__Stated exercise__
Rewrite the records below, replacing every "pose" with "camera" and keeping everything else unchanged. Omit the pictures from your answer.

--*--

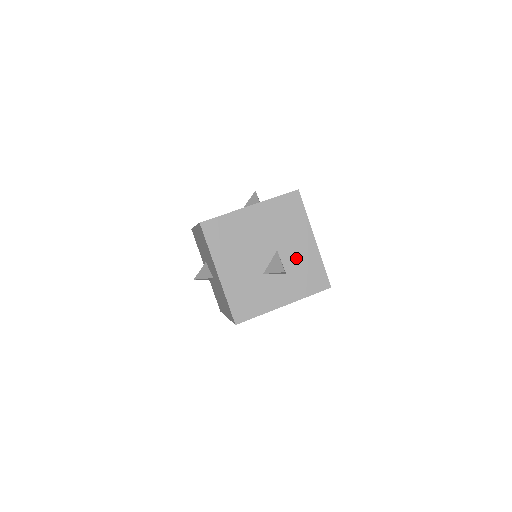
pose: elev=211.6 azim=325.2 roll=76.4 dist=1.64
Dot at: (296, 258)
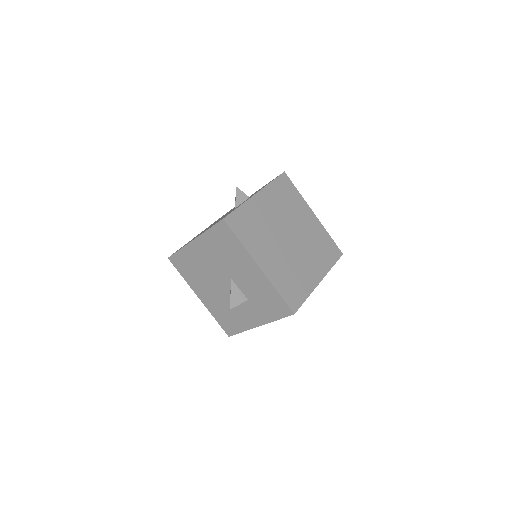
Dot at: (250, 286)
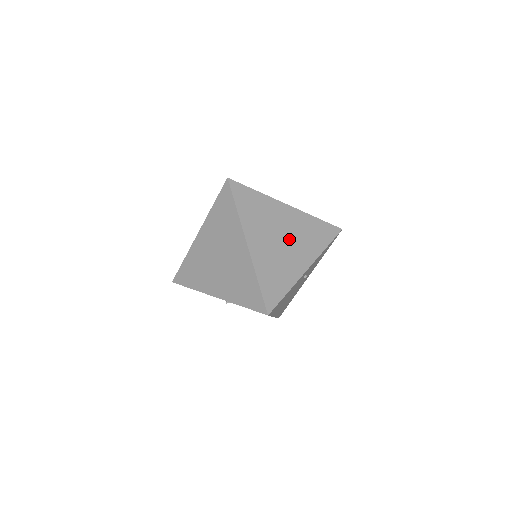
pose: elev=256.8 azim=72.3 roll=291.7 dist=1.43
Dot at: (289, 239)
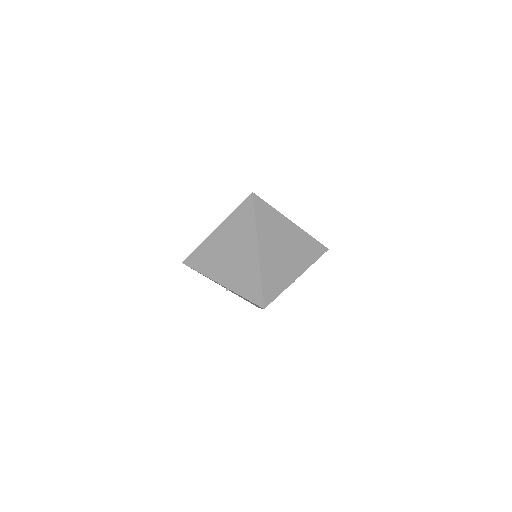
Dot at: (289, 251)
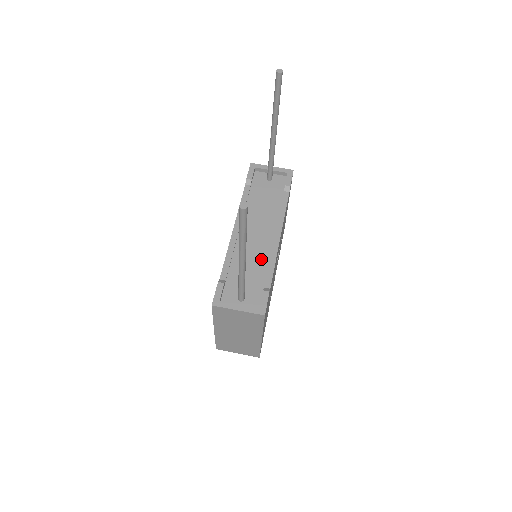
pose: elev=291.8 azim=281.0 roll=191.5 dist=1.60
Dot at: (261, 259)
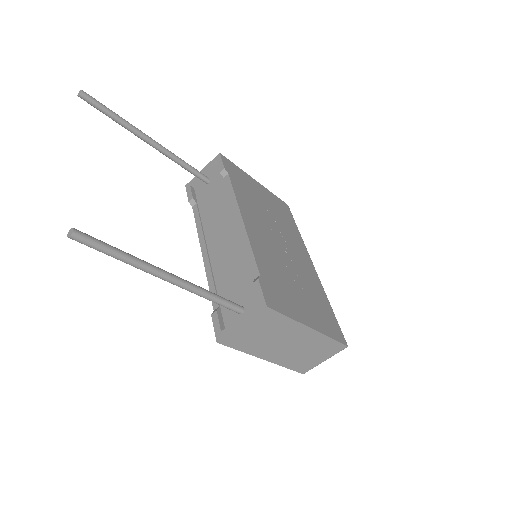
Dot at: (238, 256)
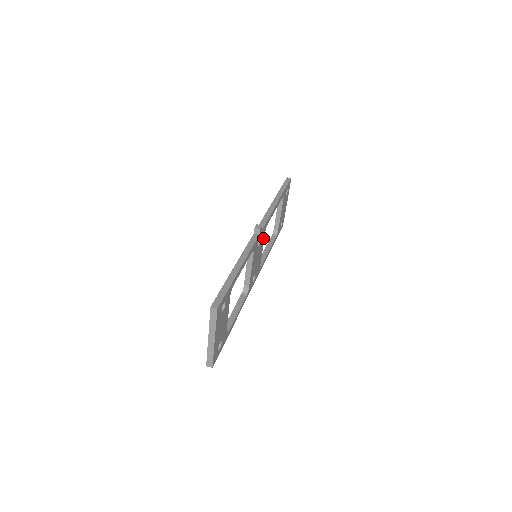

--*--

__Full response__
camera: elev=211.6 azim=325.2 roll=76.4 dist=1.64
Dot at: (296, 258)
Dot at: (250, 286)
camera: elev=256.8 azim=72.3 roll=291.7 dist=1.43
Dot at: (289, 239)
Dot at: (289, 251)
camera: elev=291.8 azim=281.0 roll=191.5 dist=1.60
Dot at: (261, 259)
Dot at: (238, 256)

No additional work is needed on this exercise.